Not to every web page, but your browser can tell an awful lot about you when you enable requests and script. Look here: http://browserspy.dk/
We are not doing anything special here, we are simply reading the information your computer browser is providing about you and displaying that back in a form you can understand, also tested this: http://www.popupcheck.com/freescan/popup/popup_test_advanced.asp all 6 advanced tests green
Interesting and strange.
It states that I’m using the following:
navigator.appName Netscape
navigator.appCodeName Mozilla
navigator.appVersion 5.0 (Windows; U; Windows NT 6.1; en-US) AppleWebKit/534.7 (KHTML, like Gecko) Chrome/7.0.517.0 Safari/534.7
navigator.appMinorVersion Property is not supported! navigator.appMinorVersion is not a string. It’s a undefined
navigator.vendor Google Inc.
This is completely right, because it tells us how Google Chrome was being developed:
Mozilla was built on Netscape
Chrome was built on Mozilla using the AppleWebkit and sharing the Gecko machine with Fx, Chrome and Safari came up with parts of the GoogleChrome code. So do you like the scrambled eggs code of your browser? ;D
In between brackets is given your OS and that you run the US-English version of mentioned software), your version of Windows NT = 6.1 (I was trained by MS to administer NT4 and administering the Kernel thereof (services) in 2001.

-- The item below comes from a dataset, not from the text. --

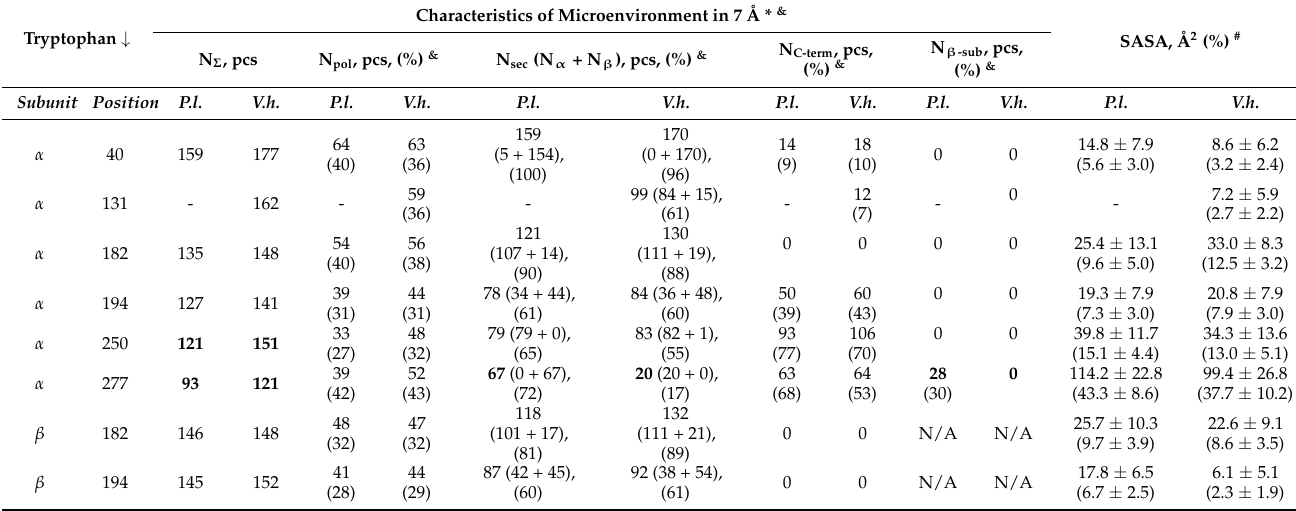
SASA, Å 2 (%) # N β -sub , pcs, (%) &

Quite interesting you get the whole history with the browser ID (a bit like a birth certificate);
same was with DOS, a version of Dos was bought up by MS with the obscure Q-DOS, deveoped by another company, (MS always hotch-potched code) to set it apart from existing versions for propriety reasons and then later developed this into MS-DOS, that latest version now is 7.1 as I remember this good,
then developed Windows, Windows 95 etc. etc. Dos was still running under 98 SE (but not the full versions of it were given - too dangerous as they thought for user and (resource-)hacker alike),
I really can’t get excited about stuff like this as I don’t see any security implication about the information gathered. A site would have to gather the information, detect which software you run and possibly try and run a crafted exploit attack, all of which would have to get past your security software.

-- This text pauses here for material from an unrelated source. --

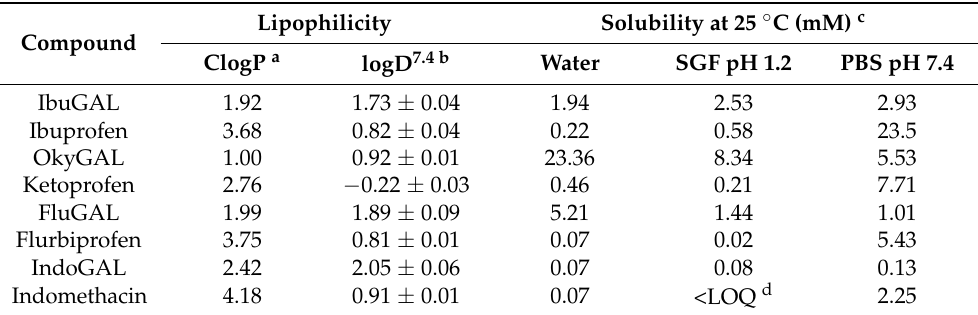
Table 1. Physicochemical characterization of galactosylated prodrugs and parent drugs: lipophilicity, calculated as log P (ClogP); experimental distribution coefficient at pH 7.4 (log D 7.4 ); and solubility (mM) in water, SGF (pH 1.2) and PBS (pH 7.4).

With firefox and no script a lot of the information isn’t available and there are many categories that can only be gathered if you are using IE.
Good for you, CharleyO,
and @DavidR. Loads of users are still on IE(6) and not so security savvy that they use NS in an alternative browser like Mozilla’s Fx or Flock, so they may get something out of these tests. Maybe the system admins could use the results to convince staff of bringing in better protection. A lot of these bosses still put their workers at risk by running IE6 on a WinXP SP? OS :o ,
yes… ;D You;re right but MS is still screwed up in their numbering or naming system.
I guess since it’s their product, they’re allowed to continue to confuse us.